Richard Sonnleitner hat die PPP-Organisation beim FC Puchheim übernommen. Anmeldungen gehen an ihn unter ppp-puchheim@fc-puchheim.de. Er ist der Nachbar von Günter Roth. Der hat seit 35 Jahren vor allem Jugendliche im Tischtennis trainiert. "Da ging es immer leistungsorientiert zu", so Roth, "die Vorbereitung auf Wettkämpfe stand im Vordergrund." Jetzt betreibt er als Trainer mit den PPP-Akteuren Gesundheitssport, also Freizeit-Tischtennis. "Das ist eine Umstellung, aber ich schaffe das", meint Roth. Jeden Dienstag und Donnerstag bietet er PPP an. Roth hat sich daran gewöhnt, dass die Spieler nicht immer den Ball kriegen und auch mal stolpern. "Ich versuche die Koordination der Bewegungen zu verbessern", erklärt Roth. "Das klappt gut, auch weil alle große Lust an diesem Spiel zeigen."
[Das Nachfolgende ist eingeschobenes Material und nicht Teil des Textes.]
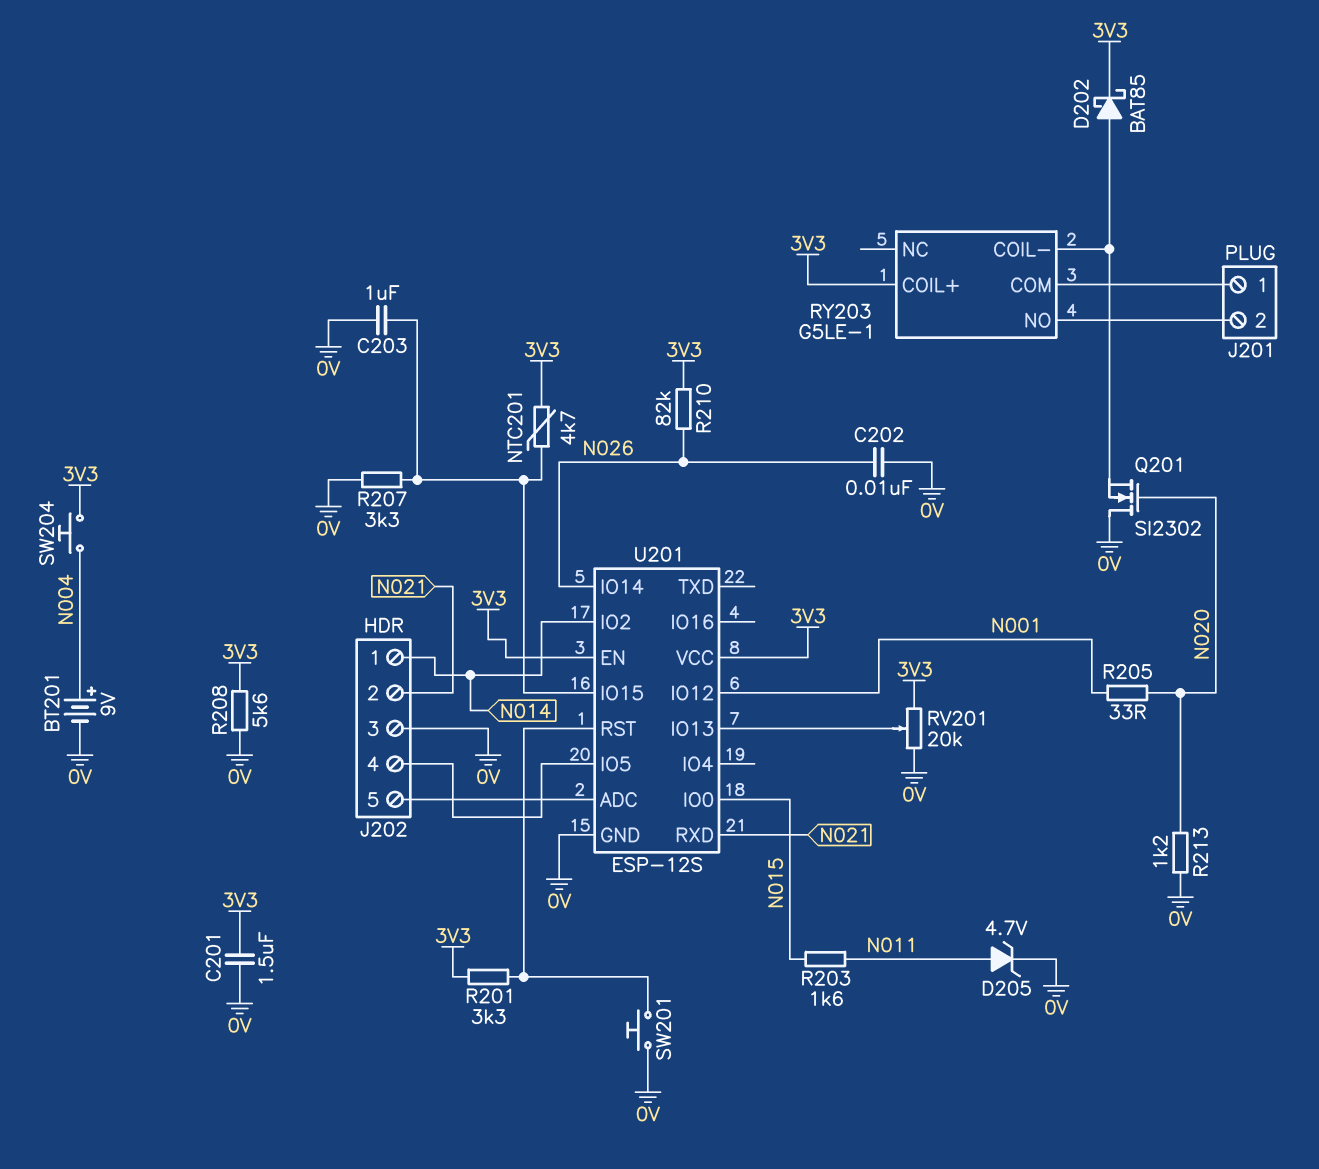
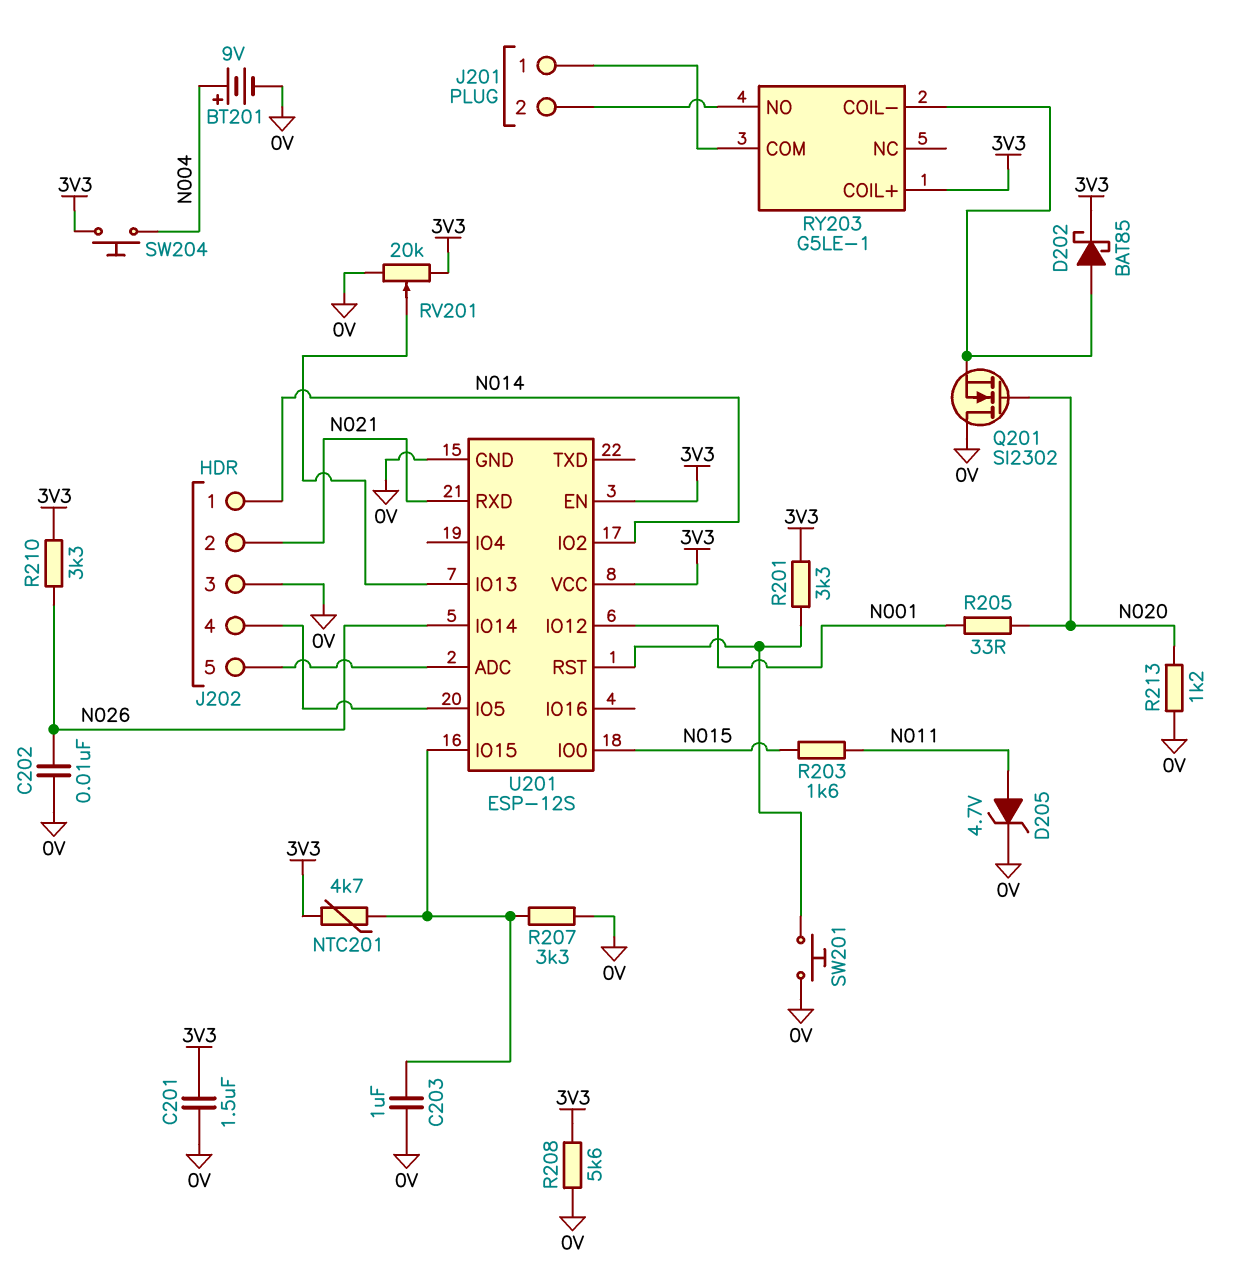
R210: 82k (3V3, N026) -> 3.3k (3V3, N026)

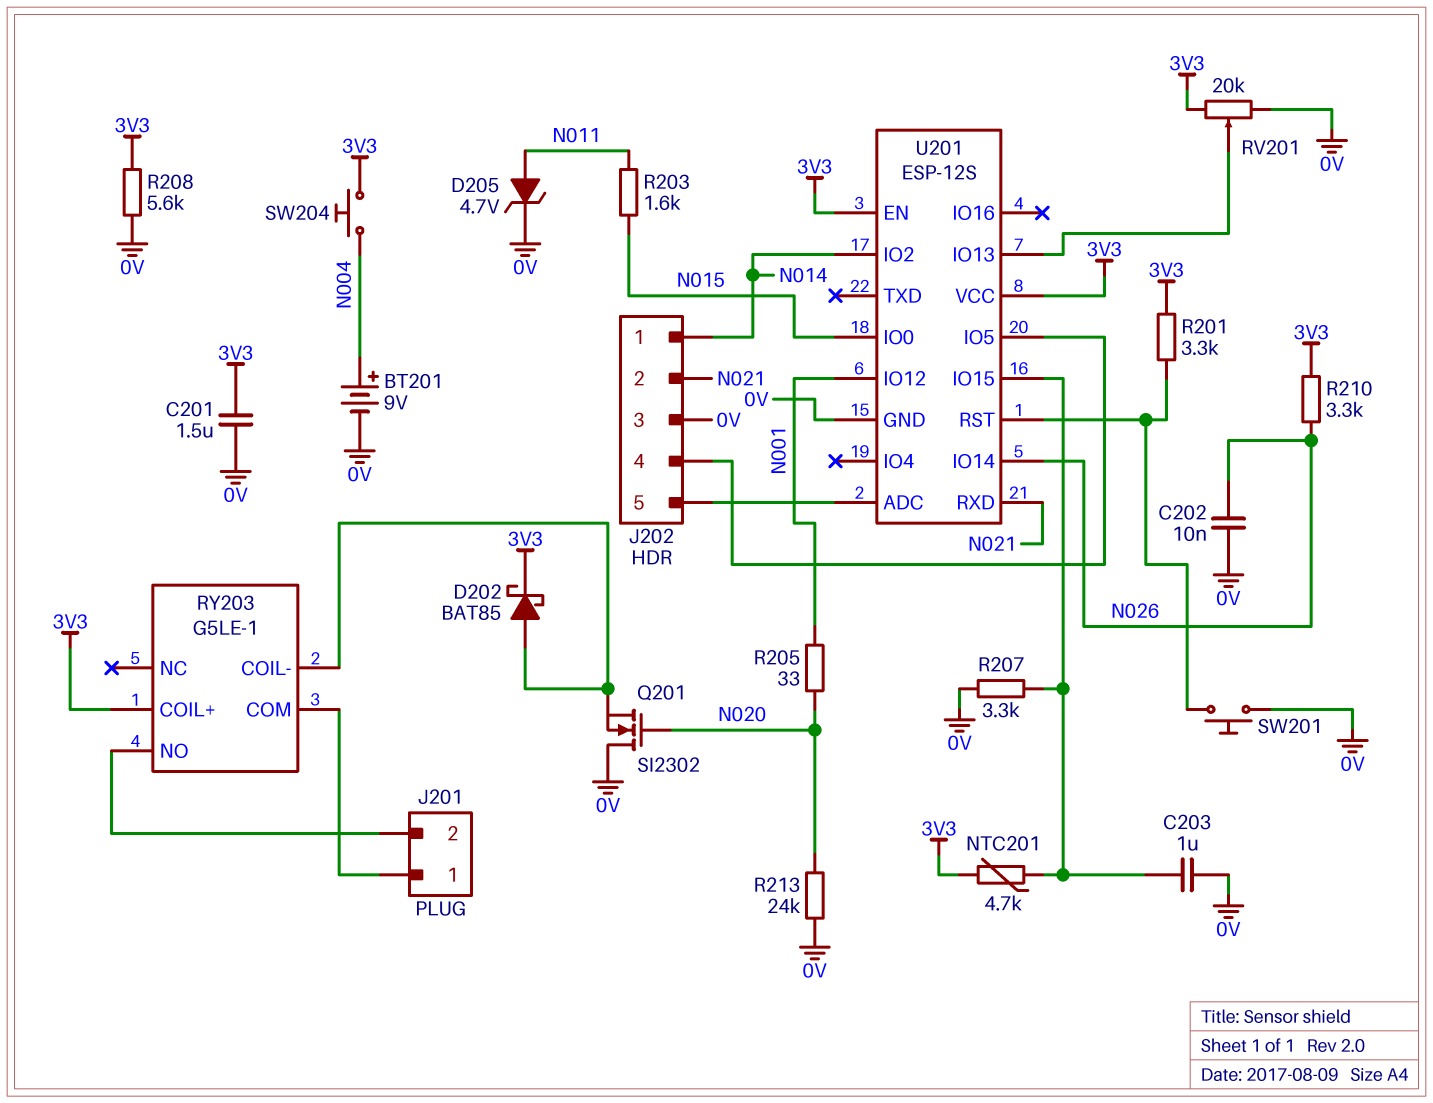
R213: 1.2k (0V, N020) -> 24k (0V, N020)

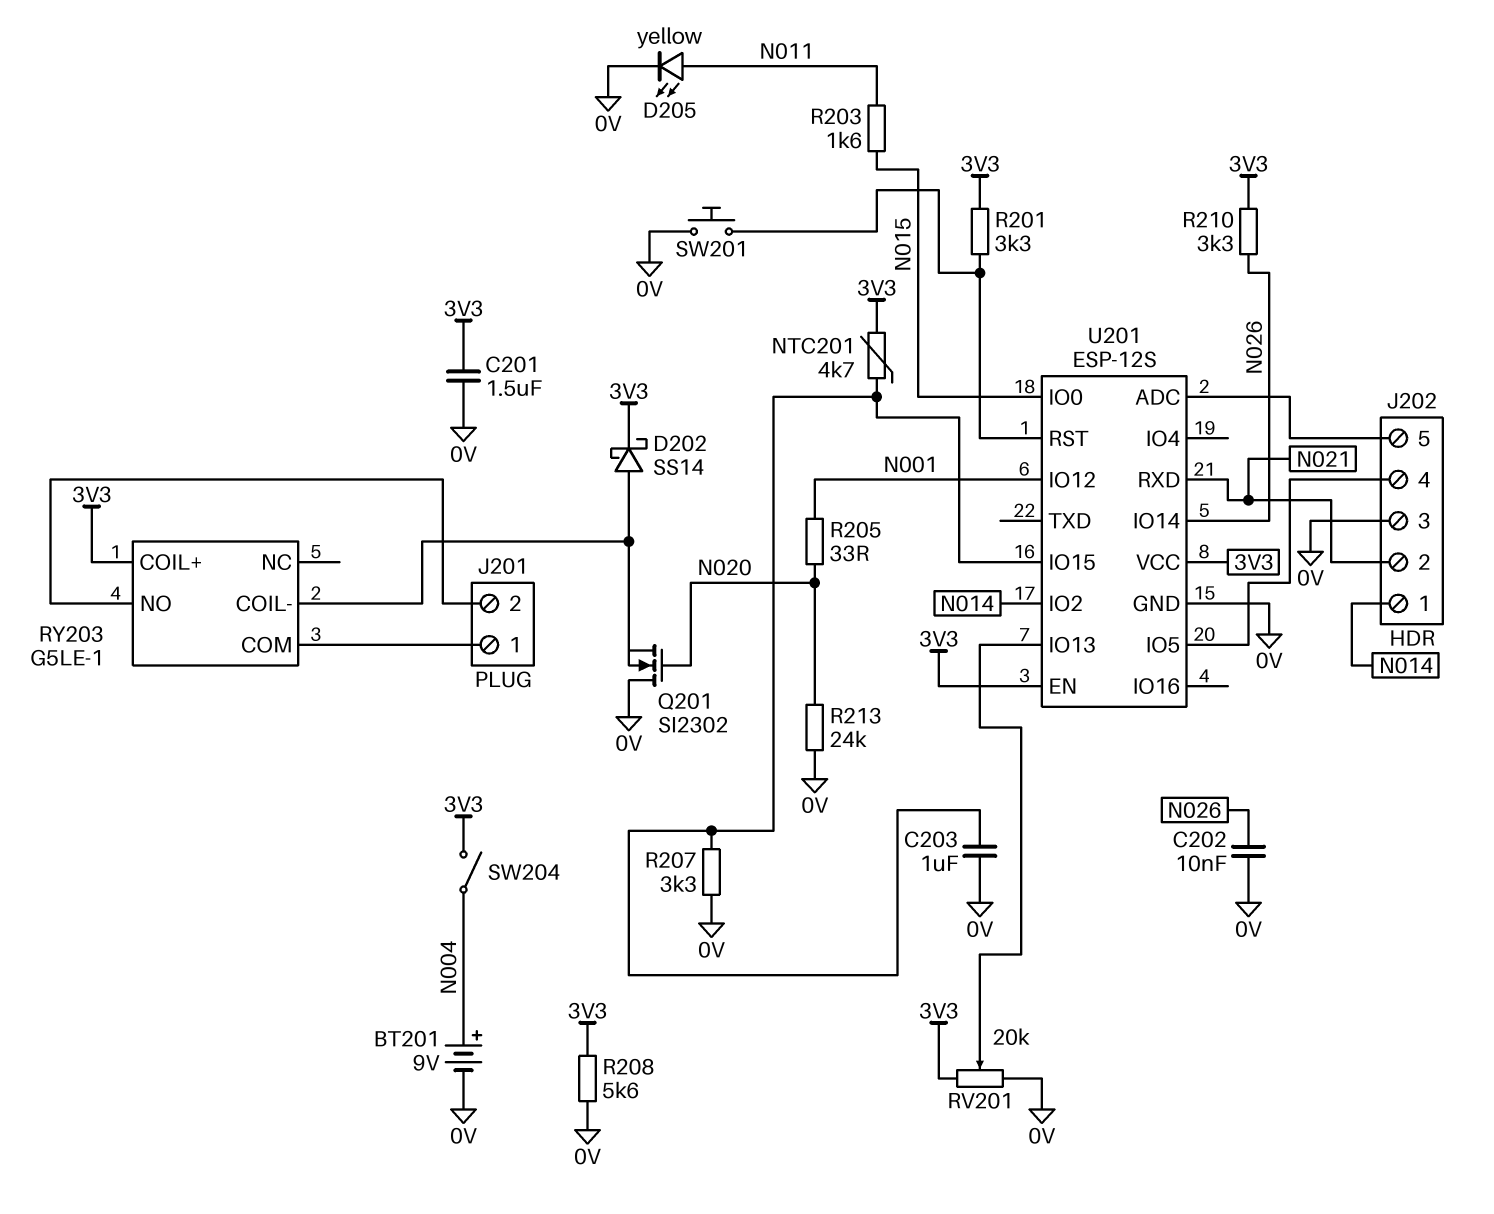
D202: schottky BAT85 (A RY203/COIL-, K 3V3) -> schottky SS14 (A RY203/COIL-, K 3V3)
D205: zener 4.7V (A N011, K 0V) -> LED yellow (A N011, K 0V)
SW204: button (3V3, N004) -> switch (3V3, N004)

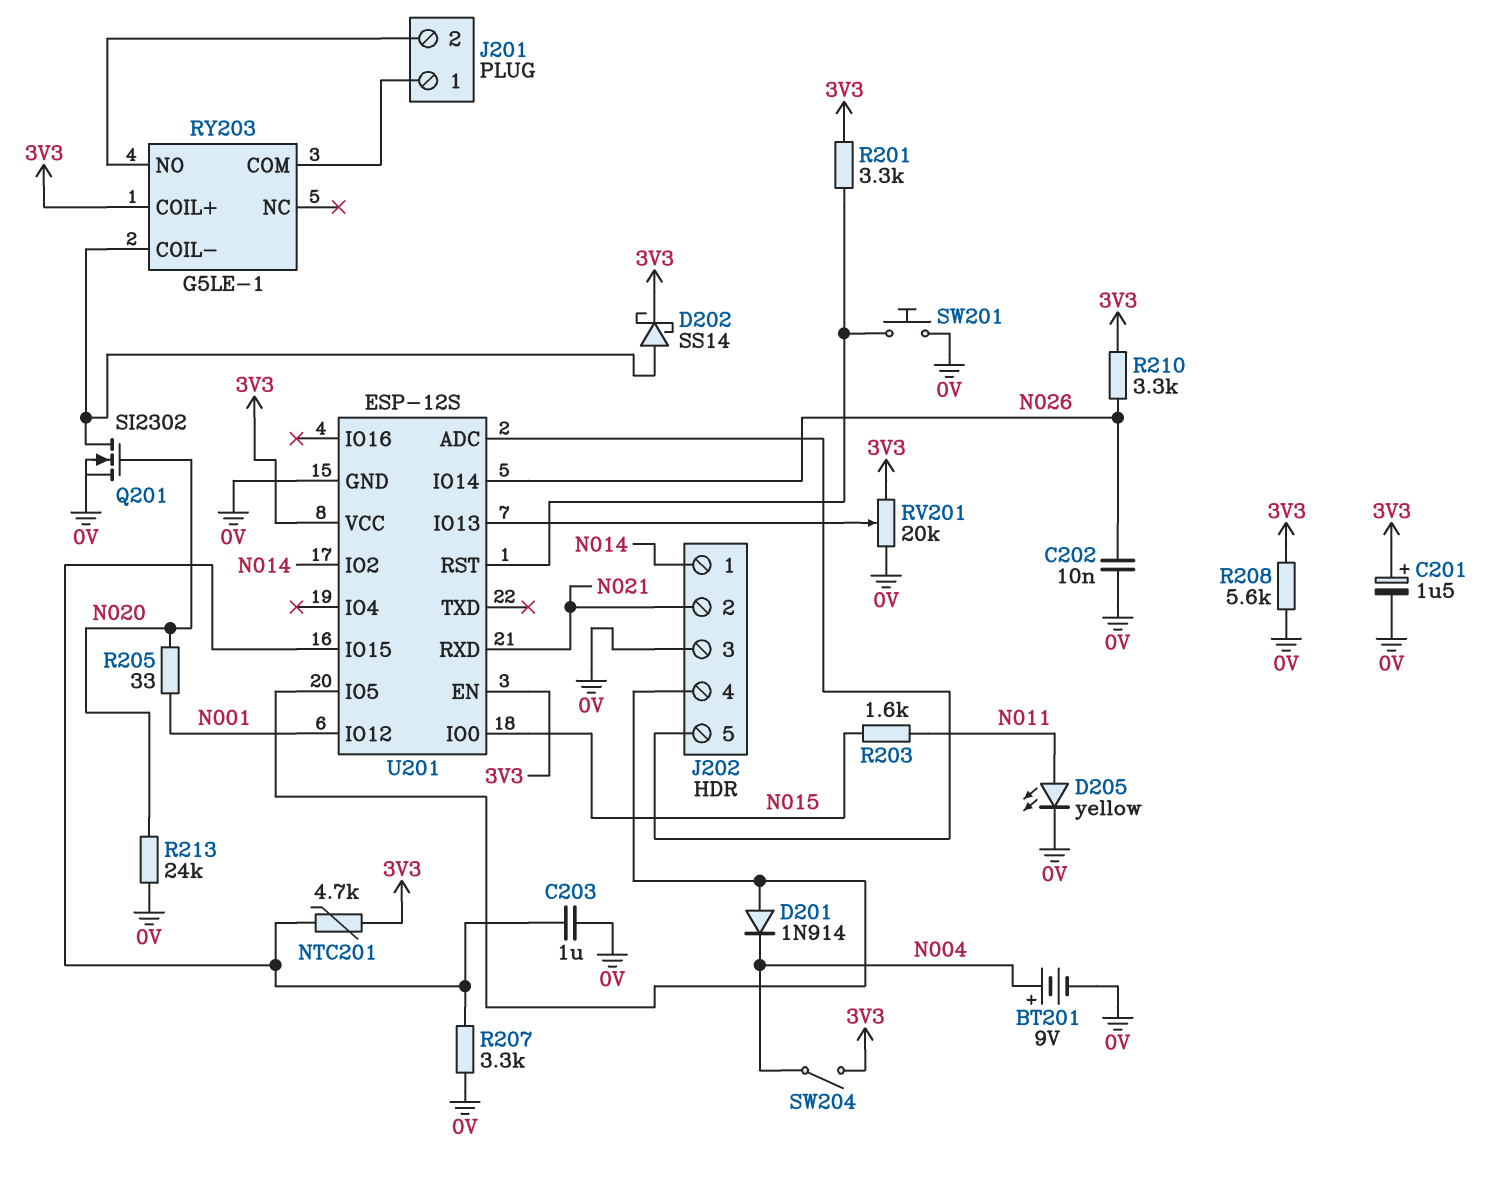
C201: 1.5uF (0V, 3V3) -> 1.5uF (plus 3V3, minus 0V)
D201: none -> diode 1N914 (A J202/4, K N004)
Q201: NMOS SI2302 (G N020, D 0V, S RY203/COIL-) -> NMOS SI2302 (G N020, D RY203/COIL-, S 0V)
Der FC Puchheim gehört jetzt zu den 160 Vereinen in Deutschland - 29 sind es in Bayern - , die PPP anbieten. "Bewegung ist ein probates Mittel gegen viele Erscheinungen von Parkinson", ist auch Traude Mandel vom Vorstand des FC Puchheim überzeugt. Man wolle damit den Teufelskreis aus Nebenwirkungen und Erhöhung der Medikamentendosis durchbrechen. Mandel weist in diesem Zusammenhang auch noch einmal auf das erfolgreich laufende Bewegungsangebot für Demenzkranke hin. Auch der bei der Vorstellung des PPP-Projekts anwesende Puchheimer Bürgermeister Norbert Seidl (SPD) würdigte das Engagement des Vereins. "Der FC Puchheim ist ein Sportverein, der über den Tellerrand hinausschaut. Das hat einen großen Wert."

Jürgen Zender hat inzwischen mit allen PPP-Akteuren gespielt. Er hat sich der Verbreitung des Bewegungsangebotes verschrieben. Als Regionalleiter des Projekts geht er immer wieder auf Vereine zu, um sie in das PPP-Boot zu holen. "Das ist auch nicht nur eine Alte-Leute-Krankheit", gibt er nicht nur Betroffenen mit auf dem Weg. Er kenne eine 32-jährige Ärztin und einen weiteren 35-jährige Mann, die betroffen sind. Natürlich schreite diese Krankheit laufend fort, aber die Symptome könnten nachweisbar durch PPP gemildert werden. Seine eigenen Erfahrungen sind ihm Beweis genug: "Neulich habe ich drei Stunden gespielt und keine Symptome gehabt."